Auch wenn wir unser Zimmer beziehungsweise unseren Pool nur ungern verlassen haben – eigentlich waren wir ja für die Safari da. Man muss wissen, dass es in Südafrika die „Big 5“ nicht in freier Wildbahn gibt (wie z.B. in Kenia oder Namibia), sondern nur in geschlossenen Safari-Parks. Die Tiere sind also eingezäunt, allerdings sind die meisten Game Lodges so groß, dass man das überhaupt nicht merkt. Das Botlierskop Private Game Reserve umfasst 4.200 Hektar und beheimatet vier der „Big 5“ (Nashörner, Elefanten, Büffel und Löwen). Daneben noch unzählige andere Tiere wie Nilpferde, Geparden, Zebras, Giraffen oder Impalas. Man kann zwischen verschiedenen Safaris wählen. Wir entschieden uns an Tag 2 für eine klassische Safari mit Jeep und an Tag 3 für eine Pferde-Safari. Ich würde jedem empfehlen, beides zu machen, denn die zwei Safaris könnten unterschiedlicher (und toller) nicht sein.


Jeep-Safari


Im Jeep sitzt man gemütlich, fährt durch das Reservat, bleibt immer wieder stehen und lässt sich vom Guide alles erklären (hier ein Shoutout an unseren super Guide Jaym). Zwischendurch gibt es eine Pause, wo man aus dem Auto steigt, etwas zu trinken und eine Kleinigkeit zu essen bekommt. In unserem Fall war die Pause das Highlight des ganzen Ausflugs, weil wir nur ein paar Meter neben einem Nashorn und seinem zwei Wochen alten Baby standen. Ein unvergessliches Erlebnis!




Pferde-Safari


Am darauffolgenden Tag buchten wir eine Horseback-Safari. Das Tolle daran: Man entdeckt nochmal ganz andere Ecken, weil man querfeldein durch das Reserve reiten kann und den Tieren noch viel näher kommt als mit dem Auto. Hierfür muss man übrigens keine Reiterfahrung haben. Die Horseback-Safari findet in kleinen Gruppen statt (wir waren zu dritt) und werden von einem professionellen Guide geführt, der genau weiß, wo sich die Tiere verstecken und wie man sich verhalten muss. Wir haben uns für einen zweistündigen Ausritt entschieden, man kann aber auch nur eine Stunde oder noch länger buchen. Zwei Stunden waren für uns (und unseren Hintern) absolut ausreichend. Wem gemütliches Reiten zu langweilig ist, kann auch eine Horseback-Safari für erfahrene Reiter buchen. Diese sind in der Regel etwas länger und man kann zwischendurch auch mal galoppieren.



Kosten und Infos


Kommen wir nun zum spannenden Teil. Was hat der Spaß gekostet, was würde ich beim nächsten Mal nicht mehr machen und was auf jeden Fall?

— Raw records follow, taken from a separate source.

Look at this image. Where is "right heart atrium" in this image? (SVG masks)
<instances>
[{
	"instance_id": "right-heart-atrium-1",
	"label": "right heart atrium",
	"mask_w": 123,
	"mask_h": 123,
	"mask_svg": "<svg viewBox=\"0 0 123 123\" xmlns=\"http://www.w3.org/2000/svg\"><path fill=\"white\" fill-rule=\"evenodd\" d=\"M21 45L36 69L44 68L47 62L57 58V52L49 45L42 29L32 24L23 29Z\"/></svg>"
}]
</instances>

Grundsätzlich sei gesagt: In Südafrika ist alles sehr günstig, weshalb man wirklich viel für sein Geld bekommt. Deshalb haben wir uns auch richtig gegönnt und keine zwei Sekunden darüber nachgedacht, ob wir wirklich das teurere Zimmer buchen sollen. Trotzdem gibt es eine Sache, die ich nicht mehr buchen würde. Nämlich die Vollpension. Die ersten zwei Nächte hatte ich ja bereits vorher gebucht und direkt das All-inclusive-Paket genommen. Schließlich ist man dort total abgeschieden und hat z.B. nicht die Möglichkeit, mal schnell woanders essen zu gehen. Deswegen war es für mich nur logisch, neben dem Zimmer auch gleich noch Frühstück, Mittagessen und Abendessen inkludiert zu haben, ohne vor Ort noch mit zusätzlichen Kosten rechnen zu müssen. Ein Trugschluss, denn tatsächlich haben wir, zumindest was das Essen angeht, nicht mal ansatzweise alles ausgekostet. Die Portionen sind nämlich sehr groß, sodass wir nie ein Mittagessen oder das gesamte 3-Gänge-Menü am Abend gebraucht haben. Demnach würde ich empfehlen, nur Zimmer mit Frühstück zu buchen und dann a la Carte zu bestellen. Die Getränke zahlt man sowieso extra und so kann man nur so viel bestellen, wie man tatsächlich braucht.

Noch ein kleiner Schwenk zum Thema Essen: Das war leider nicht der Wahnsinn. Völlig in Ordnung, aber kein kulinarisches Highlight. Noch ein Grund, weshalb wir bei der Anschlussbuchung auf die Vollpension verzichtet haben.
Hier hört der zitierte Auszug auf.